**ABOUT THIS EXERCISE**
Scan the records for "bottom". Show the matching lines.

**DATA**
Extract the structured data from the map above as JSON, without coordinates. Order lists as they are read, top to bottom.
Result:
---
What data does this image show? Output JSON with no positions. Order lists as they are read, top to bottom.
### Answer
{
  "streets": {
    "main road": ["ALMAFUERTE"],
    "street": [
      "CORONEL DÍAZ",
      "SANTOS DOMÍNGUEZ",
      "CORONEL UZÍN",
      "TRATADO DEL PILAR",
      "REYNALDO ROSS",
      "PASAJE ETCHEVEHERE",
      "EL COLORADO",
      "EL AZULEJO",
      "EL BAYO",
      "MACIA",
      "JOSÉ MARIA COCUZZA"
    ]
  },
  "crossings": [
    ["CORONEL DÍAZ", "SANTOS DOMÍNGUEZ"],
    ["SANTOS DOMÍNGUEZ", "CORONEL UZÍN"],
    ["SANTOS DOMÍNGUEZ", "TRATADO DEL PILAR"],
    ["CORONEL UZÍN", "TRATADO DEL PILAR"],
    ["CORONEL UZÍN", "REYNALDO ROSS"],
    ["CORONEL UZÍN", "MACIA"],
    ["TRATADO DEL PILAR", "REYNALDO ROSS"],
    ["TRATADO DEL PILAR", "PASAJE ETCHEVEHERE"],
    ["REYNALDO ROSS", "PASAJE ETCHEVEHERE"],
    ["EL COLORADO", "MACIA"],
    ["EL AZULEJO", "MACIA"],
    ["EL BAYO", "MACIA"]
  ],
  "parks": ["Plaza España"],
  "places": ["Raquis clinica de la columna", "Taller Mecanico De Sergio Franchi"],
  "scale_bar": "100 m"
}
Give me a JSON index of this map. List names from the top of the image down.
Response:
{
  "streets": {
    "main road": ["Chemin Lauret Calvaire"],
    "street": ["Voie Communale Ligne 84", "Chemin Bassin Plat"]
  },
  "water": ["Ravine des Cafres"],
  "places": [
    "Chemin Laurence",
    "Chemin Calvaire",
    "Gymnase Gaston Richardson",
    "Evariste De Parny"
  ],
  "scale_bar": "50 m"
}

**TASK RESULT**
Extract the structured data from the map above as JSON, without coordinates. Order lists as they are read, top to bottom.
What data does this image show? Output JSON with no positions. Order lists as they are read, top to bottom.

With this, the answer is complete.